US 11,816,550 B1
	Confidence score generation for boosting-based tree machine learning models
Deepak Gupta, Delhi (IN); Anirban Majumder, Bangalore (IN); Prateek Sircar, Noida (IN); and Rajeev Ramnarain Rastogi, Bangalore (IN)
Assigned to AMAZON TECHNOLOGIES, INC., Seattle, WA (US)
Filed by Amazon Technologies, Inc., Seattle, WA (US)
Filed on Jul. 20, 2020, as Appl. No. 16/933,215.
Int. Cl. G06N 20/20 (2019.01); G06N 5/04 (2023.01); G06N 5/01 (2023.01)

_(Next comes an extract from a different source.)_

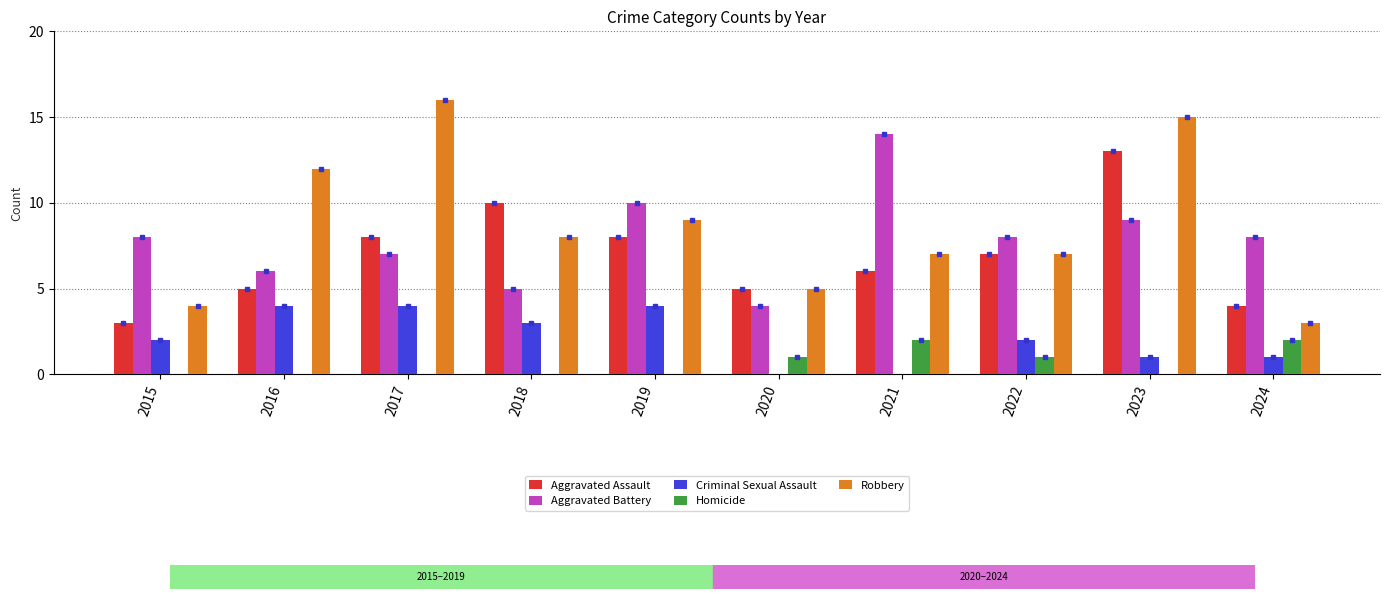

Which series changed the most between 2022 and 2024?

Robbery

CPC G06N 20/20 (2019.01) [G06N 5/01 (2023.01); G06N 5/04 (2013.01)]

17 Claims

1. A method of generating a confidence score for a boosting-based tree machine learning model score comprising:

generating a plurality of bootstrap models using a dataset of a boosting-based tree machine learning model;

determining, for first media data comprising a first plurality of attributes, a plurality of output scores comprising a respective output score for each of the plurality of bootstrap models;

determining, for the first media data, a first standard deviation of the plurality of output scores;

training a confidence score prediction machine learning model to generate confidence scores using a training instance comprising the first standard deviation as a target label;

receiving second media data comprising a second plurality of attributes;

determining, by the boosting-based tree machine learning model for the second media data, a first class score, wherein the first class score indicates a prediction related to the second media data;

determining, by an outlier prediction machine learning model, an outlier prediction score for the second media data using the second plurality of attributes;

inputting the outlier prediction score and the first class score into the confidence score prediction machine learning model trained using the training instance;

generating, by the confidence score prediction machine learning model, a confidence score indicating a confidence in the first class score determined by the boosting-based tree machine learning model for the second media data;

selecting the second media data as recommended media data based on the confidence score being above a confidence score threshold; and

generating first output data comprising a recommendation of the second media data.